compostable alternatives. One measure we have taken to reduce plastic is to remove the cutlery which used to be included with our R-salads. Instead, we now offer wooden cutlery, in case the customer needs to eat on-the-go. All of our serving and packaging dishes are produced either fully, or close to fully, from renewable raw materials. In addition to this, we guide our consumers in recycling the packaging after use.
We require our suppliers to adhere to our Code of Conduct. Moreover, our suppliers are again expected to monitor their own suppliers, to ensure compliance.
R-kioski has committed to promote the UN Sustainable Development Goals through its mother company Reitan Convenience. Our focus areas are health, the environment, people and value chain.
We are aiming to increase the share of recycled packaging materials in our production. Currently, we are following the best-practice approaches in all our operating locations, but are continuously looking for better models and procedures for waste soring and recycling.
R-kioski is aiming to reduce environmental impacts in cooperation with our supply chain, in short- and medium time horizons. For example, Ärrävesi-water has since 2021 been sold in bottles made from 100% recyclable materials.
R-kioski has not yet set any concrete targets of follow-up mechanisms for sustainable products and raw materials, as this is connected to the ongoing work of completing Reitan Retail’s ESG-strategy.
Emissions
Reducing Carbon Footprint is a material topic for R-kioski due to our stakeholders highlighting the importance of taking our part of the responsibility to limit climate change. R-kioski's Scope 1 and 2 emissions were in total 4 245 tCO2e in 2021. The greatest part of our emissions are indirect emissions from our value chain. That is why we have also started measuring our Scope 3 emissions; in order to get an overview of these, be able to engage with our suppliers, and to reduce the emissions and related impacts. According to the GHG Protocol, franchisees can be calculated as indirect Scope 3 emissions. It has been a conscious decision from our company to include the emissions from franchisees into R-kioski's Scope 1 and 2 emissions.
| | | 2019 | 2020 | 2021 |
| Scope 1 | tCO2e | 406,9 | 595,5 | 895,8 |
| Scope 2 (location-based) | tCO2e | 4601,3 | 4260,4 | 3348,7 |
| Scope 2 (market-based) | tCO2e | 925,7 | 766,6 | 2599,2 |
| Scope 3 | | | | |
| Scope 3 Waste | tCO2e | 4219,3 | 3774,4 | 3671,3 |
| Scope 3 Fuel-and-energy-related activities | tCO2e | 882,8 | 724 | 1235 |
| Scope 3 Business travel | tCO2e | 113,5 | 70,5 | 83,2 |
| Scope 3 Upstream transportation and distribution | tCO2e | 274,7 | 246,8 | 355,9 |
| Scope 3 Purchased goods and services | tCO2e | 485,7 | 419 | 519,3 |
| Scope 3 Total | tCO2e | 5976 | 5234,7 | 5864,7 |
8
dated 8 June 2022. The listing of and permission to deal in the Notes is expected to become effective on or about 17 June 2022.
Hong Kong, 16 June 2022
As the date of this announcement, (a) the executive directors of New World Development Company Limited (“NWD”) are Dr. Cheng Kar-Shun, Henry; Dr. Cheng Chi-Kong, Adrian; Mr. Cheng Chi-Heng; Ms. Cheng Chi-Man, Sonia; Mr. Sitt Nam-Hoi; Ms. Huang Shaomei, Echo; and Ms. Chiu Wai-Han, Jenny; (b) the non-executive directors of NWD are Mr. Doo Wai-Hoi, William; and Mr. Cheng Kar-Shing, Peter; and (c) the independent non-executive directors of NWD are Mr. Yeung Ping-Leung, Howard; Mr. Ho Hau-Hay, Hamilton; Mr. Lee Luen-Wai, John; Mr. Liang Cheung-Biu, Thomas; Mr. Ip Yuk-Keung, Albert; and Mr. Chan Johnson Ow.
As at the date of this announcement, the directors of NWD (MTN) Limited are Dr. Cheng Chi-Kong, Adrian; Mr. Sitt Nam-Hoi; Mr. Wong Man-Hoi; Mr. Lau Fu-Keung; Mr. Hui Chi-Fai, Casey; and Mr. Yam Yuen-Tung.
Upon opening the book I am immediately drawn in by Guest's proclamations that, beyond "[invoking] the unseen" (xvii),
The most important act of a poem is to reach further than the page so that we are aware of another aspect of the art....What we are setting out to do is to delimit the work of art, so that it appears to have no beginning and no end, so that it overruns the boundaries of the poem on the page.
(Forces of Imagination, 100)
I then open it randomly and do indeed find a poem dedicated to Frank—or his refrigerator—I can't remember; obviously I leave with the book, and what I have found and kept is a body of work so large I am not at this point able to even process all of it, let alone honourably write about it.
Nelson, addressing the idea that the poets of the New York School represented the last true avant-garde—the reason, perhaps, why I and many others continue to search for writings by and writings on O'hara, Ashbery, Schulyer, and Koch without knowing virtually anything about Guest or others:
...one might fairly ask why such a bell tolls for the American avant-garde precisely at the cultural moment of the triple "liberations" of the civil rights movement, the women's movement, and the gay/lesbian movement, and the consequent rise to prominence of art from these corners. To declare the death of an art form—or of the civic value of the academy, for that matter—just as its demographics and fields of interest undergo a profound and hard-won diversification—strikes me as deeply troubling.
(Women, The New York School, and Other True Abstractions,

-*-*-

### WHAT NEEDS TO BE DONE
Where the listing above reaches the line that contains "The most important", start retyping, and finish with the line that contains "(Forces of Imagination, 100)"; reproduce those lines exactly and no others.

### ANSWER BOX
The most important act of a poem is to reach further than the page so that we are aware of another aspect of the art....What we are setting out to do is to delimit the work of art, so that it appears to have no beginning and no end, so that it overruns the boundaries of the poem on the page.
(Forces of Imagination, 100)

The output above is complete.